=== Document source ===
****

Le doublement de l'action des volets eau des FSL est parfaitement réaliste car cela correspondrait à fixer comme objectif national la proportion de ménages aidés déjà dépassée dans 22 départements en 2005 (tableau 2). D’un point de vue économique, il suffirait que chacun d'entre nous donne chaque jour la valeur d’un petit verre d'eau pour améliorer considérablement l’accès à l'eau des plus démunis en France.

Tableau 3 : Proportion des ménages bénéficiant d’une aide pour l’eau en 2005

Notes

1) Ces données concernent 54 départements qui versent une aide pour l'eau.

b) Estimation fondée sur 50 000 ménages aidés (7,5 M€) parmi 25 millions d'abonnés domestiques.

c) Corse-du-Sud, Gers, Landes, Lot-et-Garonne, Seine-Maritime, Vaucluse.

d) Le montant moyen des aides pour l'eau est assez proche du montant moyen des aides pour l'électricité, ce qui montre que les problèmes des factures eau ne sont pas mineurs.

****

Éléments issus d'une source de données
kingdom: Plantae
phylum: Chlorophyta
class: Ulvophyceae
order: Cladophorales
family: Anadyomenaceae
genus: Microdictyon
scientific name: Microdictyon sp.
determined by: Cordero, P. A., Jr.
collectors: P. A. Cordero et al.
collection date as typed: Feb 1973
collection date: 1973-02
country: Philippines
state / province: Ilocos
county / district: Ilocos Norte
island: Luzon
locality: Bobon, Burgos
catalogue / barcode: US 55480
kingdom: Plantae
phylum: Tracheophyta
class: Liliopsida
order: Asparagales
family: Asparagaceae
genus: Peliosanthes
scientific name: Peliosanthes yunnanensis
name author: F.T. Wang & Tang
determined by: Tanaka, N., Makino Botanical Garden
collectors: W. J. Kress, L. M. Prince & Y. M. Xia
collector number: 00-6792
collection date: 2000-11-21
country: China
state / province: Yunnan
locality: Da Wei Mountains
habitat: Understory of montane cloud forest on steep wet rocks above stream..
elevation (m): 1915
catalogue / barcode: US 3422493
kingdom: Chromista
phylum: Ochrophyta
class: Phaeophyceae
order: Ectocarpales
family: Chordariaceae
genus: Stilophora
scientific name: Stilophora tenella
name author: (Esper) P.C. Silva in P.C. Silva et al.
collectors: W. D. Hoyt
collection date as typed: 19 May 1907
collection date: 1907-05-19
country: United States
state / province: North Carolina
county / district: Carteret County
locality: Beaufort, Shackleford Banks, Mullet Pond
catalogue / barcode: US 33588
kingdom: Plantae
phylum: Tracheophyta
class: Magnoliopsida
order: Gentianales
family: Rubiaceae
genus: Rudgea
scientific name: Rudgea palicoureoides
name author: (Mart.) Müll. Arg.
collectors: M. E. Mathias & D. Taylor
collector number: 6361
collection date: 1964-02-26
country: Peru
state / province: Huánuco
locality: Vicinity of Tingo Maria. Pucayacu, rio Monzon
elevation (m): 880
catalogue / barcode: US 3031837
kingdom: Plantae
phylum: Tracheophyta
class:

****

=== Consigne écrite ===
Dans le document sur l'aide pour l'eau, recopiez le passage qui va de « Tableau 3 : Proportion » jusqu'à « Lot-et-Garonne, Seine-Maritime, Vaucluse. », en remplaçant « ménages » par « foyers ».

=== Réponse attendue ===
Tableau 3 : Proportion des foyers bénéficiant d’une aide pour l’eau en 2005

Notes

1) Ces données concernent 54 départements qui versent une aide pour l'eau.

b) Estimation fondée sur 50 000 foyers aidés (7,5 M€) parmi 25 millions d'abonnés domestiques.

c) Corse-du-Sud, Gers, Landes, Lot-et-Garonne, Seine-Maritime, Vaucluse.